__AIM OF THE TASK__. The pictures are to be dropped, and the records below are to be restated word for word.

[Bounding box prediction data]
◇ ◇ ◇

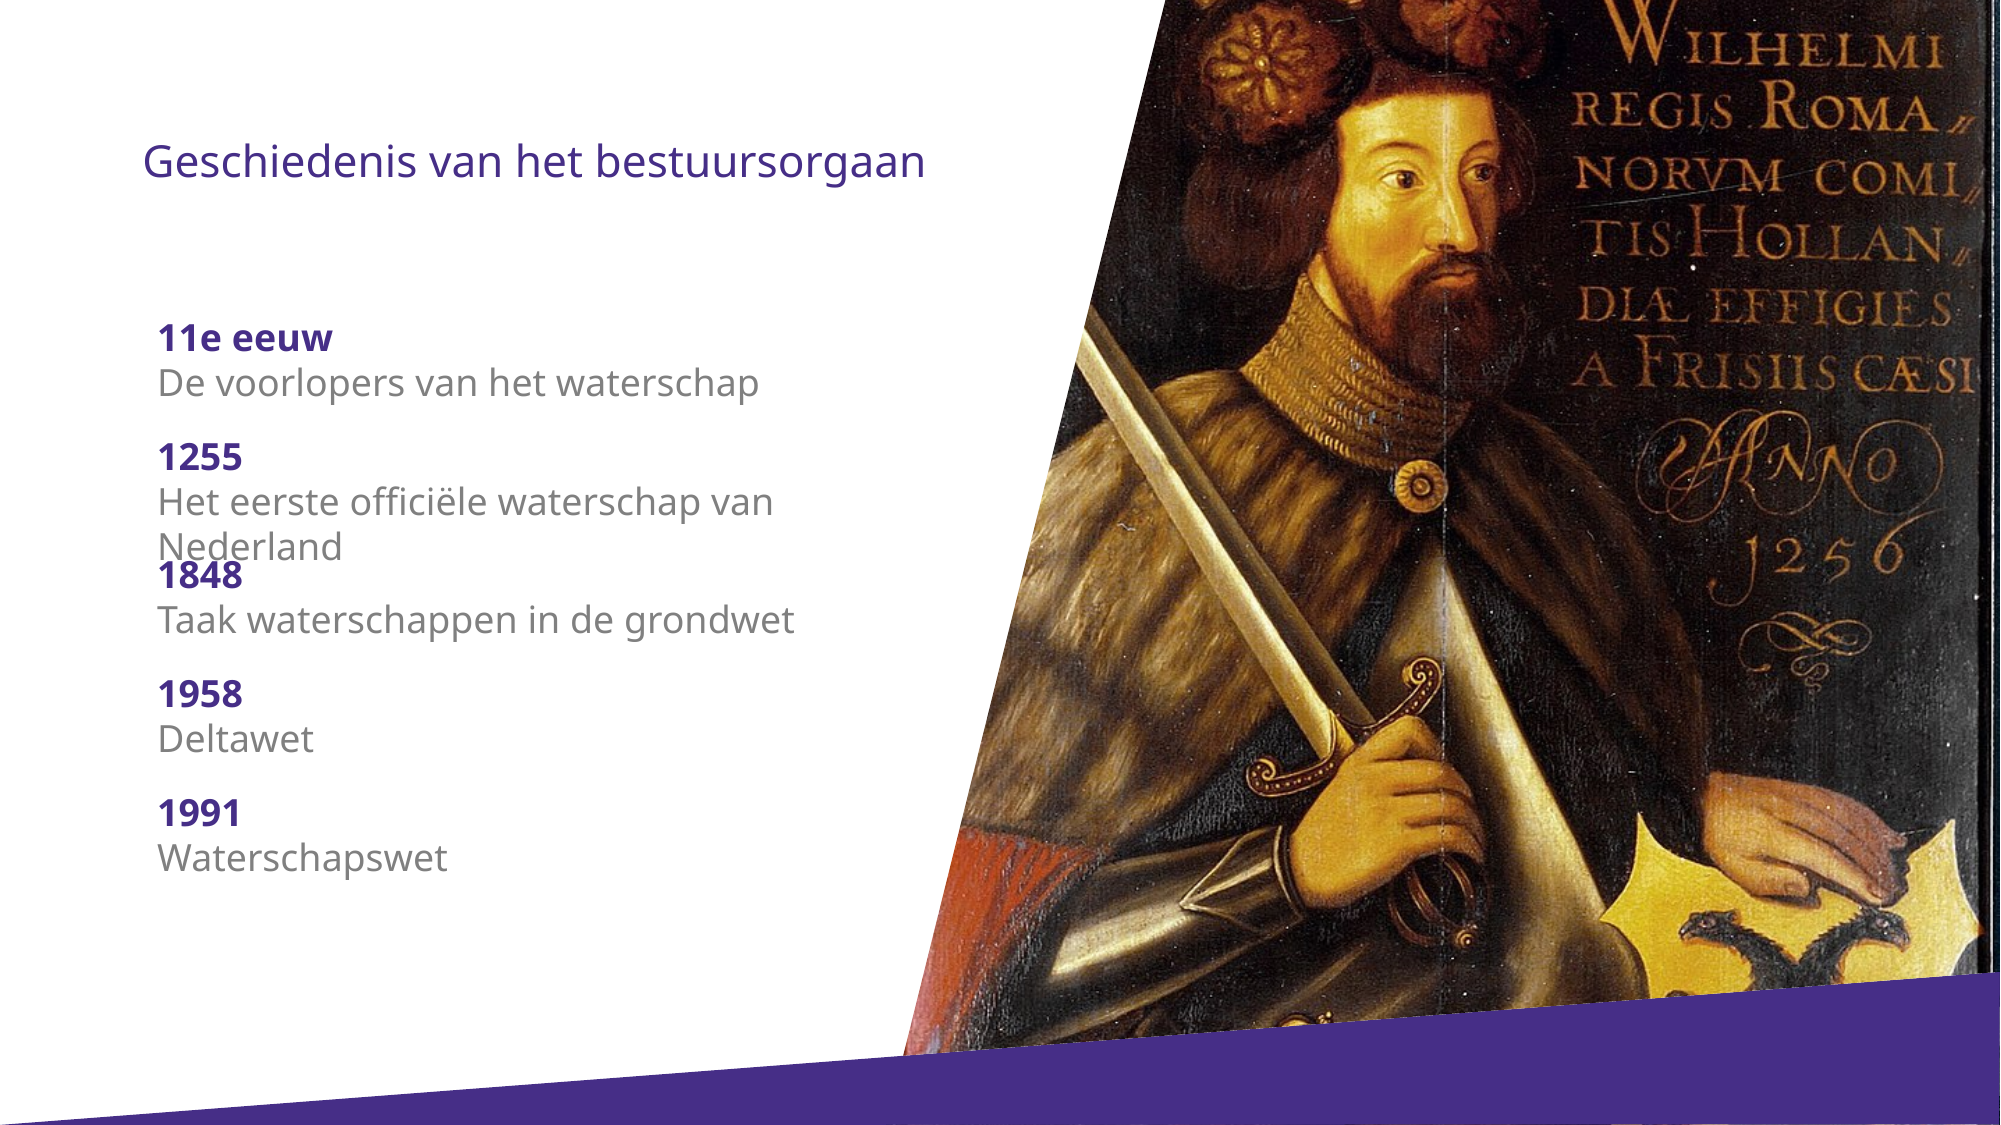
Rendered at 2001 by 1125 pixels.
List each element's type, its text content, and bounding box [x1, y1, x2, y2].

text_box 1958 Deltawet [142, 662, 886, 768]
picture [886, 0, 2000, 1125]
text_box 1848 Taak waterschappen in de grondwet [142, 543, 886, 649]
list Geschiedenis van het bestuursorgaan [142, 134, 886, 222]
text_box 11e eeuw De voorlopers van het waterschap [142, 306, 886, 411]
text_box 1991 Waterschapswet [142, 781, 886, 887]
text_box 1255 Het eerste officiële waterschap van Nederland [142, 425, 886, 543]
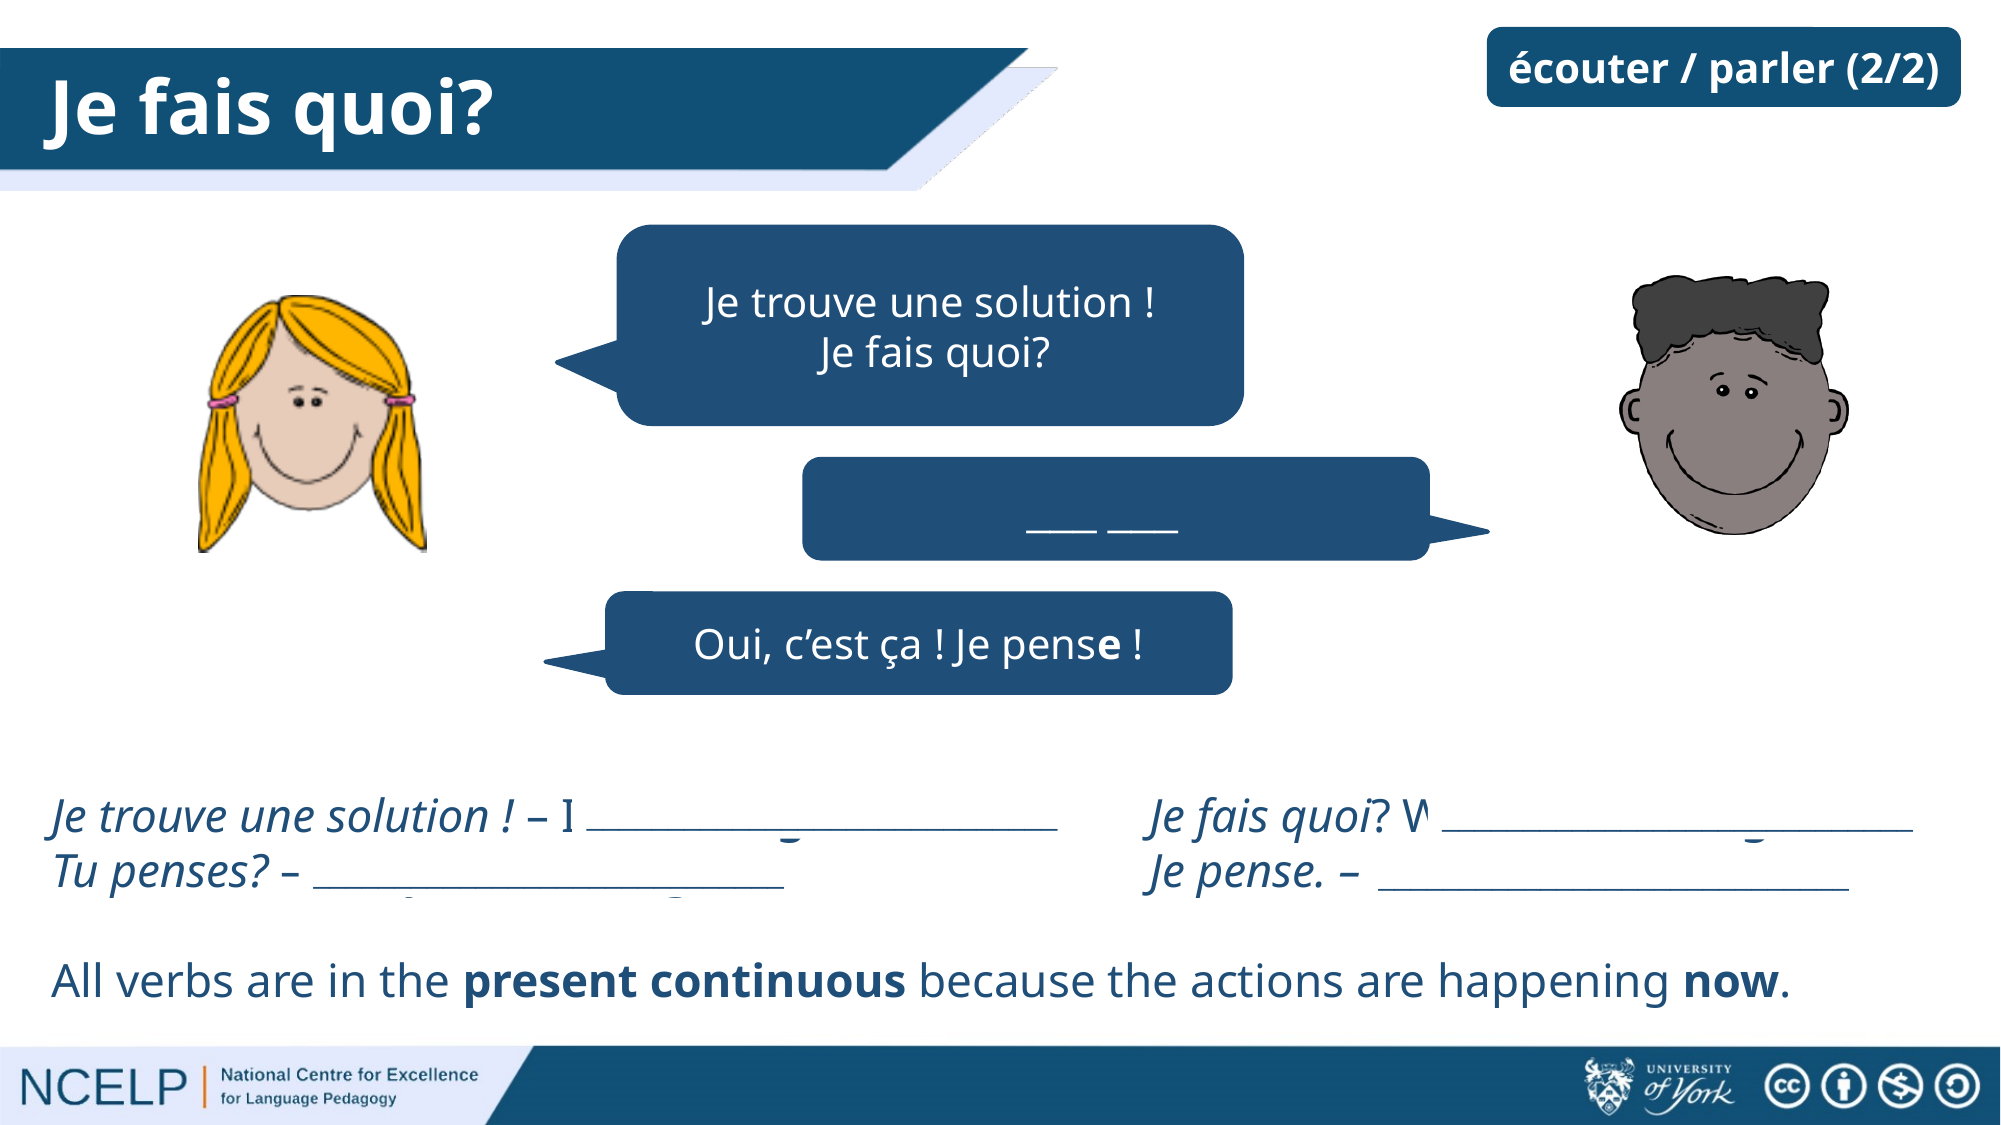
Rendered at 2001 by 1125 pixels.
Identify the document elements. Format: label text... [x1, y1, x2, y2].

text_box _____________________________ [572, 788, 1131, 839]
text_box Tu penses? [802, 456, 1490, 561]
picture [0, 0, 2001, 1125]
text_box Oui, c’est ça ! Je pense ! [543, 591, 1233, 695]
text_box ___ ___ [968, 483, 1237, 535]
text_box écouter / parler (2/2) [1486, 26, 1961, 107]
text_box _____________________________ [1427, 789, 1940, 840]
text_box Je trouve une solution ! – I’m finding a solution! Je fais quoi? What am I doing? Tu penses? – Are you thinking? Je pense. – I’m thinking. All verbs are in the present continuous because the actions are happening now. [36, 779, 2000, 1070]
text_box _____________________________ [1363, 849, 1876, 899]
text_box _____________________________ [298, 847, 811, 898]
text_box Je trouve une solution ! Je fais quoi? [554, 224, 1245, 427]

◇ ◇ ◇

__RESPONSE AREA__.
Rendered at 2001 by 1125 pixels.
List each element's type, its text content, and bounding box [x1, y1, x2, y2].

text_box 1958 Deltawet [142, 662, 886, 768]
picture [886, 0, 2000, 1125]
text_box 1848 Taak waterschappen in de grondwet [142, 543, 886, 649]
list Geschiedenis van het bestuursorgaan [142, 134, 886, 222]
text_box 11e eeuw De voorlopers van het waterschap [142, 306, 886, 411]
text_box 1991 Waterschapswet [142, 781, 886, 887]
text_box 1255 Het eerste officiële waterschap van Nederland [142, 425, 886, 543]
Rendered at 2001 by 1125 pixels.
Identify the document elements. Format: label text... [x1, y1, x2, y2].

text_box _____________________________ [572, 788, 1131, 839]
text_box Tu penses? [802, 456, 1490, 561]
picture [0, 0, 2001, 1125]
text_box Oui, c’est ça ! Je pense ! [543, 591, 1233, 695]
text_box ___ ___ [968, 483, 1237, 535]
text_box écouter / parler (2/2) [1486, 26, 1961, 107]
text_box _____________________________ [1427, 789, 1940, 840]
text_box Je trouve une solution ! – I’m finding a solution! Je fais quoi? What am I doing? Tu penses? – Are you thinking? Je pense. – I’m thinking. All verbs are in the present continuous because the actions are happening now. [36, 779, 2000, 1070]
text_box _____________________________ [1363, 849, 1876, 899]
text_box _____________________________ [298, 847, 811, 898]
text_box Je trouve une solution ! Je fais quoi? [554, 224, 1245, 427]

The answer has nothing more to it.